■ Document excerpt
•••••

Terraform Data Sources
Data sources are a way of querying a provider to return an existing resource so that we can access its parameters for our use.
data "google_compute_image" "ubuntu" {
family = "ubuntu-2004-lts"
project = "ubuntu-os-cloud"
}
Terraform Dependency Mapping
Terraform can automatically keep track of dependencies for you. Look at the two resources below.
# Create a VPC
resource "google_compute_network" "main" {
name = "my-network"
auto_create_subnetworks = false
}
# Create a subnet within the VPC
resource "google_compute_subnetwork" "main" {
name = "my-subnet"
ip_cidr_range = "10.0.1.0/24"
region = "us-central1"
network = google_compute_network.main.self_link
}
In this example, we create a VPC network, a subnet within the network, and a firewall rule to allow SSH traffic. We refer to the VPC network in the google_compute_subnetwork
and google_compute_firewall
resources using the google_compute_network.main.self_link
attribute, which contains the self-link URL of the google_compute_network
resource.

•••••

■ Dataset
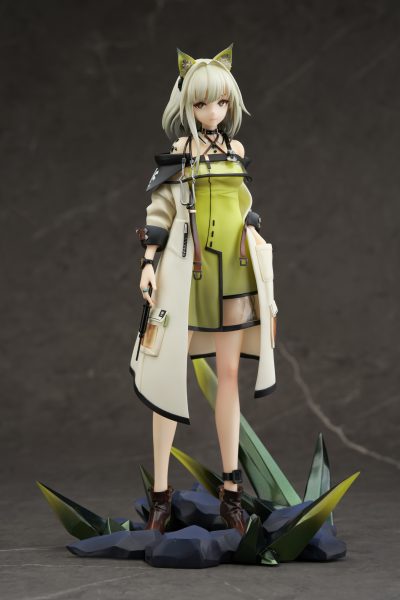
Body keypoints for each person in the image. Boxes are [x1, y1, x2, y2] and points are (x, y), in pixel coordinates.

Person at [131, 44, 278, 536]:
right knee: (168, 374)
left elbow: (243, 206)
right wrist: (149, 262)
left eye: (220, 102)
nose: (212, 112)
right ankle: (161, 494)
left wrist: (256, 237)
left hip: (234, 273)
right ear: (187, 105)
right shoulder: (179, 154)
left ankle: (232, 492)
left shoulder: (236, 152)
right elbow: (160, 212)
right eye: (201, 103)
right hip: (189, 276)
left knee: (229, 376)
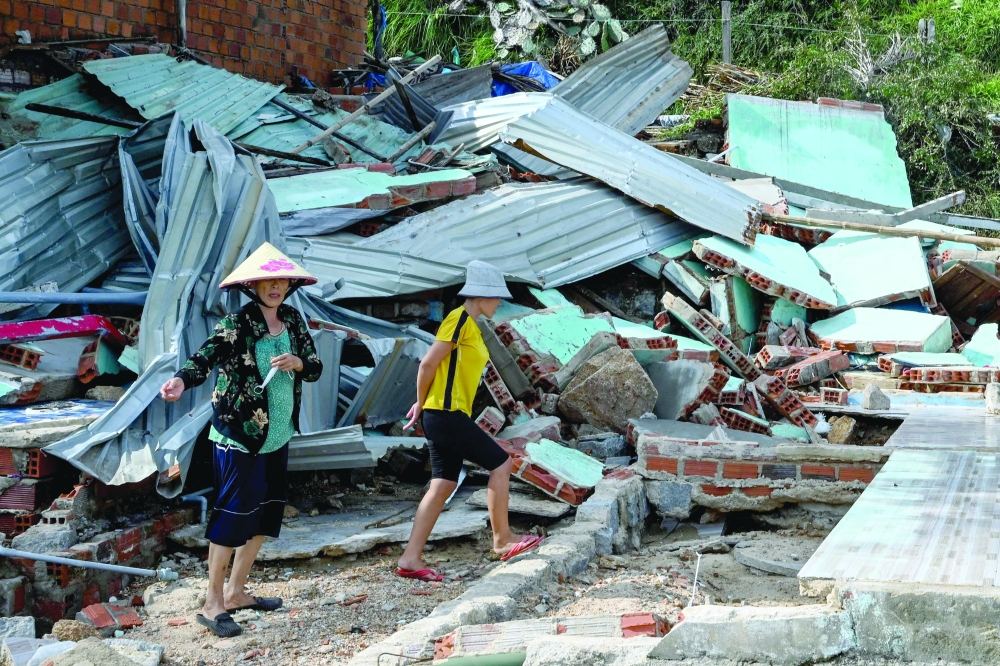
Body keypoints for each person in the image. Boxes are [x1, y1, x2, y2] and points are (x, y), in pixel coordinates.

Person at [159, 243, 322, 637]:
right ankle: (212, 602)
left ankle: (235, 592)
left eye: (282, 280)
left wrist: (297, 363)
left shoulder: (294, 322)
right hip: (240, 435)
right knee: (233, 516)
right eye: (269, 280)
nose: (276, 287)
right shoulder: (238, 323)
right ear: (254, 285)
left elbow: (314, 367)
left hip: (278, 434)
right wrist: (181, 379)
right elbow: (205, 356)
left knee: (266, 513)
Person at [397, 261, 542, 582]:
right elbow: (427, 364)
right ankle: (502, 540)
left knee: (443, 484)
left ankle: (410, 558)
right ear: (480, 296)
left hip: (447, 415)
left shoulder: (472, 326)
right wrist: (421, 403)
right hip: (444, 415)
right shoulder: (458, 320)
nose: (499, 303)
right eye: (496, 297)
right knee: (501, 464)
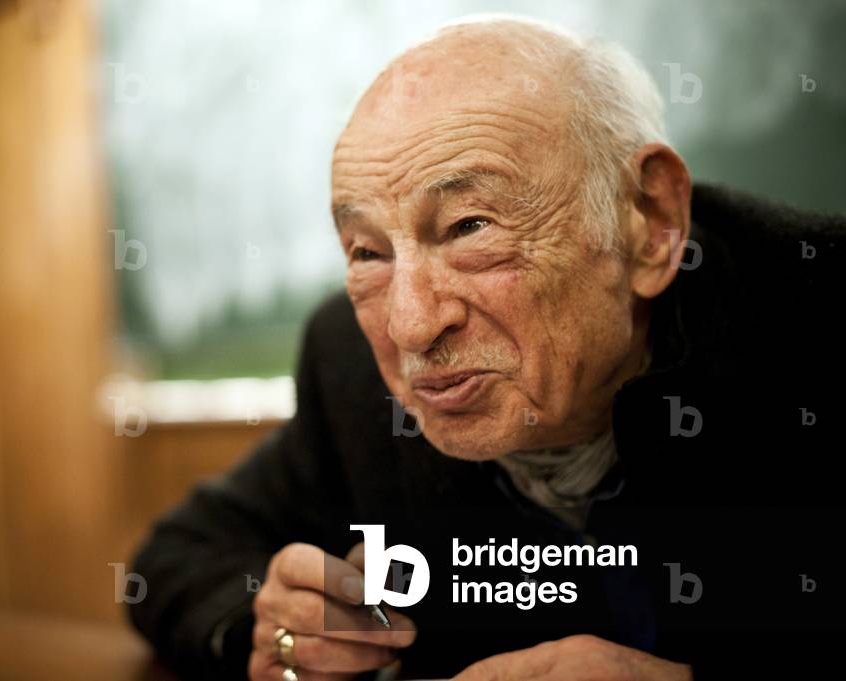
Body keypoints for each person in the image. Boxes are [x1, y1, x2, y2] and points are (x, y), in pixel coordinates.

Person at [129, 14, 844, 681]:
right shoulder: (346, 363)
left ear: (649, 220)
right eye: (367, 251)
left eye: (469, 226)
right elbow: (179, 554)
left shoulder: (813, 311)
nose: (410, 327)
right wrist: (270, 623)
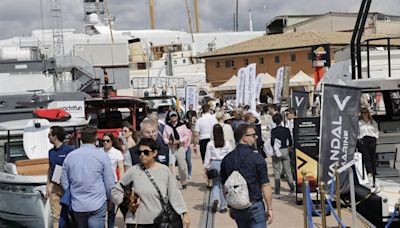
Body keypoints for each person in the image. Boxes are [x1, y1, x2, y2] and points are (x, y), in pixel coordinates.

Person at [111, 138, 190, 228]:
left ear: (154, 153)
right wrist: (127, 201)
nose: (142, 155)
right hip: (138, 221)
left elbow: (174, 193)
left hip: (161, 220)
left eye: (146, 152)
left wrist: (184, 213)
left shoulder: (164, 170)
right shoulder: (133, 171)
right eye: (139, 152)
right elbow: (115, 190)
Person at [220, 124, 273, 228]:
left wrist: (230, 205)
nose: (256, 137)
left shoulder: (227, 159)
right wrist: (269, 208)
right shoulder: (257, 158)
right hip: (254, 204)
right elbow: (265, 185)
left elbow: (225, 185)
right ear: (244, 138)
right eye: (253, 135)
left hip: (237, 206)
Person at [61, 126, 115, 228]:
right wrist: (110, 199)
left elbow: (64, 181)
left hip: (77, 203)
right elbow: (109, 183)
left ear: (81, 138)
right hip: (97, 203)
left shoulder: (70, 156)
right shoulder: (102, 156)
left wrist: (72, 194)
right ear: (95, 138)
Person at [46, 126, 75, 228]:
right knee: (56, 216)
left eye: (49, 135)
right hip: (55, 186)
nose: (48, 137)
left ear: (55, 136)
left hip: (68, 187)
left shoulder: (70, 150)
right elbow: (50, 168)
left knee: (72, 214)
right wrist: (48, 185)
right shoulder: (51, 152)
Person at [204, 124, 233, 213]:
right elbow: (230, 155)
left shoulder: (210, 144)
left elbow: (207, 157)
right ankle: (223, 206)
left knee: (215, 184)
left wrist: (206, 167)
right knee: (223, 185)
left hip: (214, 163)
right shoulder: (227, 143)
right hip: (224, 163)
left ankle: (215, 199)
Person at [100, 132, 124, 228]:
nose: (105, 143)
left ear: (112, 141)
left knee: (111, 208)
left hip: (112, 182)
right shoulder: (99, 151)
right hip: (100, 182)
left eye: (107, 141)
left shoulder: (117, 153)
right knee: (101, 207)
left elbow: (121, 168)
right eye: (103, 141)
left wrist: (120, 183)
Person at [163, 111, 190, 189]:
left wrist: (180, 141)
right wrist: (168, 142)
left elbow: (187, 135)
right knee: (171, 165)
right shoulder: (167, 126)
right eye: (172, 116)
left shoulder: (182, 125)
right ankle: (173, 183)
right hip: (171, 148)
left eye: (175, 116)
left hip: (180, 147)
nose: (173, 117)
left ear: (177, 116)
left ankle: (184, 181)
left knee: (182, 166)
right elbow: (164, 137)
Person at [271, 113, 295, 197]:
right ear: (281, 120)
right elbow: (290, 139)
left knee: (276, 171)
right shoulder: (286, 129)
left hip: (277, 151)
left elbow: (272, 142)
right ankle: (292, 189)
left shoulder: (273, 130)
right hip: (285, 149)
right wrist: (290, 146)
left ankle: (277, 191)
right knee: (288, 171)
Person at [358, 107, 379, 180]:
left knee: (373, 155)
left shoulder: (372, 122)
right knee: (366, 156)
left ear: (368, 113)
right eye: (363, 113)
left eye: (366, 112)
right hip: (363, 139)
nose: (365, 114)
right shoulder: (360, 123)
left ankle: (374, 171)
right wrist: (359, 139)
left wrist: (376, 138)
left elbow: (376, 130)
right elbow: (358, 131)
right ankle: (369, 171)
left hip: (372, 138)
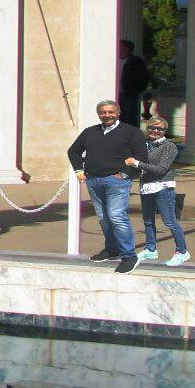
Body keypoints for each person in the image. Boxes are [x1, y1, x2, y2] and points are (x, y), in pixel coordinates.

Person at [67, 100, 149, 274]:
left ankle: (129, 256)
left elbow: (141, 155)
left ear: (118, 112)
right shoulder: (90, 132)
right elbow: (73, 151)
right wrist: (79, 170)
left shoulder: (131, 132)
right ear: (99, 114)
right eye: (103, 112)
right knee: (104, 217)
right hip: (93, 180)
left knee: (116, 216)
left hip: (117, 181)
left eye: (111, 112)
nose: (107, 115)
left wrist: (125, 173)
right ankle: (112, 249)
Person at [128, 117, 188, 266]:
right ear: (147, 128)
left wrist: (136, 163)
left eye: (159, 129)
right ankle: (150, 249)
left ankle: (182, 251)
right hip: (146, 187)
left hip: (163, 187)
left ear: (164, 131)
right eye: (152, 128)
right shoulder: (145, 145)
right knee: (148, 221)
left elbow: (161, 169)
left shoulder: (169, 147)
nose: (155, 131)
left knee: (170, 221)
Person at [118, 40, 150, 122]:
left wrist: (136, 90)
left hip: (129, 95)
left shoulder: (136, 62)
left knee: (130, 116)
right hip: (116, 94)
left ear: (127, 48)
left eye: (120, 45)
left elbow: (144, 77)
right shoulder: (113, 60)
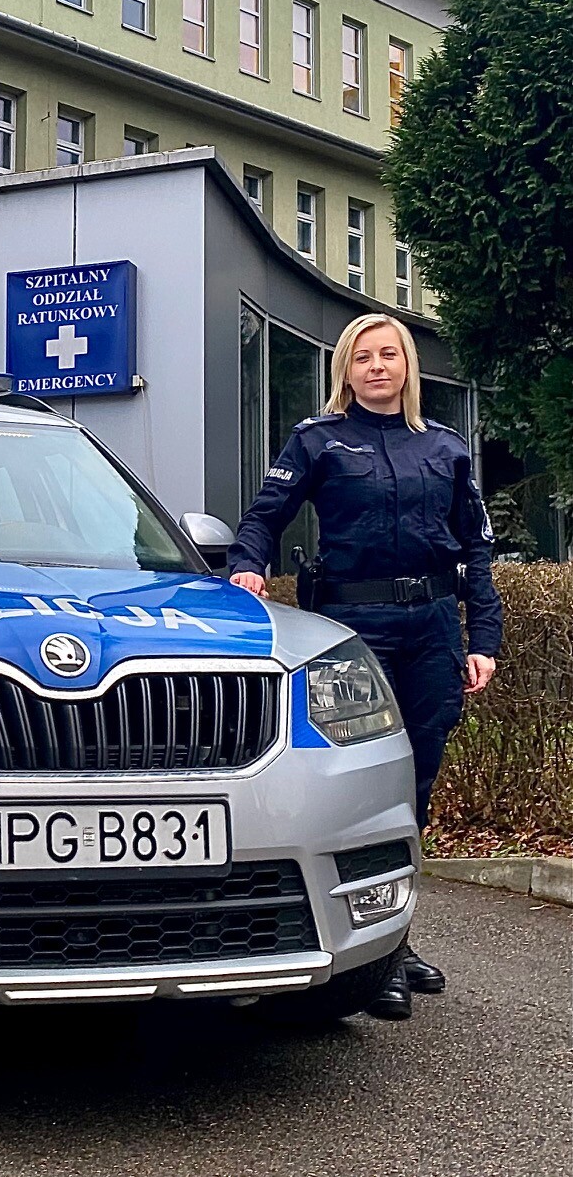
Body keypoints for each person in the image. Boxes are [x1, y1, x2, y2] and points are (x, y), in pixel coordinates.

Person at [227, 312, 500, 1022]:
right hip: (355, 630)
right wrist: (248, 567)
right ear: (345, 370)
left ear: (407, 366)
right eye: (362, 357)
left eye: (388, 355)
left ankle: (393, 941)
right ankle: (374, 959)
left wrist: (483, 639)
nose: (377, 366)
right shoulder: (317, 440)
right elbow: (264, 516)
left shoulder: (444, 447)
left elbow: (475, 550)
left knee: (414, 784)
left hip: (431, 630)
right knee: (363, 786)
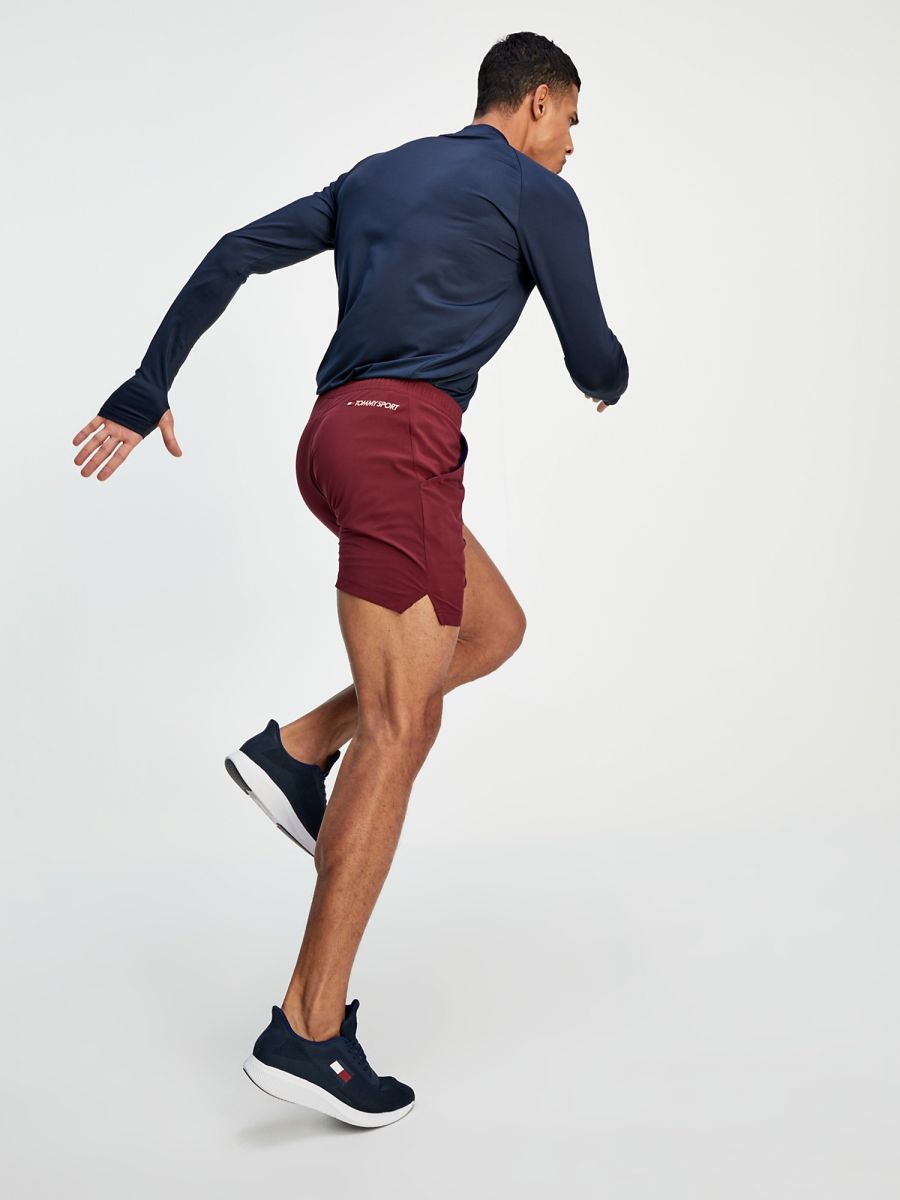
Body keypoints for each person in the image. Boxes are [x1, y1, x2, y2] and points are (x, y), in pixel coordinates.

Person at [71, 31, 629, 1128]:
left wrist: (150, 381)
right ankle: (309, 1029)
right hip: (402, 445)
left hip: (333, 439)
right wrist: (614, 379)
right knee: (404, 727)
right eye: (571, 121)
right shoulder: (536, 192)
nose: (573, 144)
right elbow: (591, 357)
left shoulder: (377, 174)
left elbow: (235, 250)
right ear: (537, 101)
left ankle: (296, 750)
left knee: (492, 627)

•••••

■ Exercise 1
In the Terraform excerpt, why does the subnet resource set its network using the attribute google_compute_network.main.self_link? Answer in one to three sentences.
■ Exercise 2
According to the Terraform excerpt, what IP range is assigned to the subnet named "my-subnet"?
■ Exercise 3
List every argument set inside the "google_compute_subnetwork" "main" resource block in the Terraform excerpt.
The records are not needed for any of these tasks.

■ Task result 1
That attribute contains the self-link URL of the google_compute_network resource. Referring to it is how the subnet points to the VPC network, and Terraform can then track the dependency between the two automatically.

■ Task result 2
10.0.1.0/24

■ Task result 3
name, ip_cidr_range, region, network